─── TASK DATA
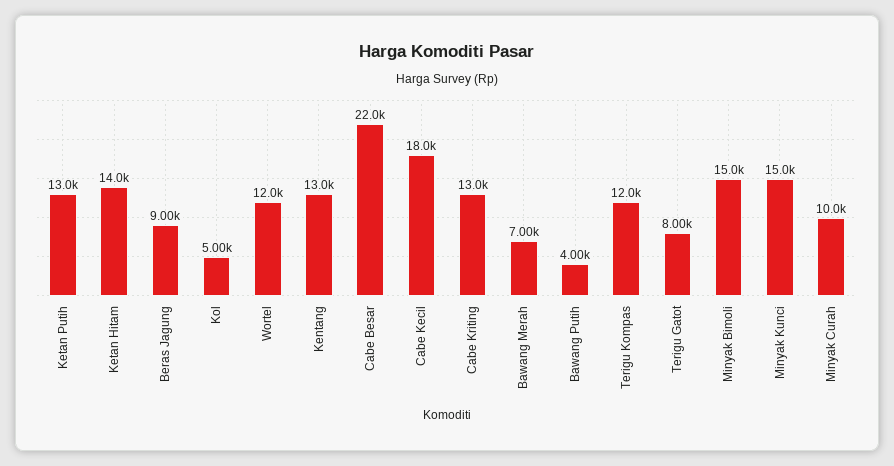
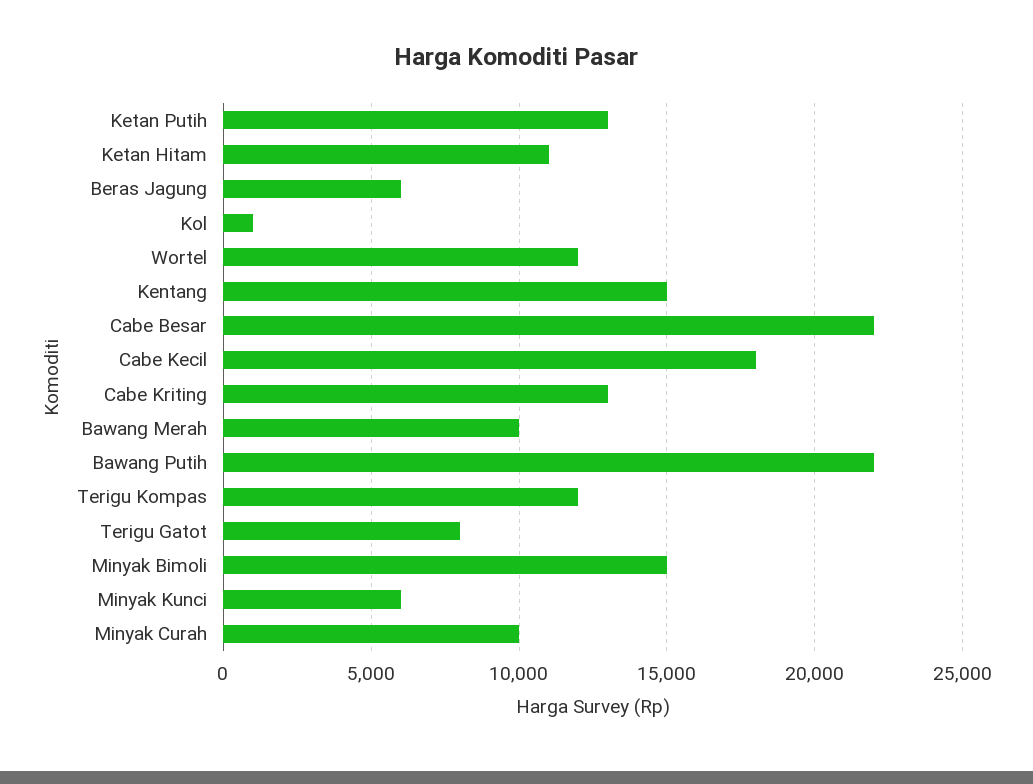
Ketan Hitam: 14000 -> 11000
Beras Jagung: 9000 -> 6000
Kol: 5000 -> 1000
Kentang: 13000 -> 15000
Bawang Merah: 7000 -> 10000
Bawang Putih: 4000 -> 22000
Minyak Kunci: 15000 -> 6000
──────
**WHAT IS BEING ASKED:** Counting only lines that contain the string "Bawang", how many are there in the data above? Give the number alone.

**SOLUTION TO THIS PROBLEM:** 2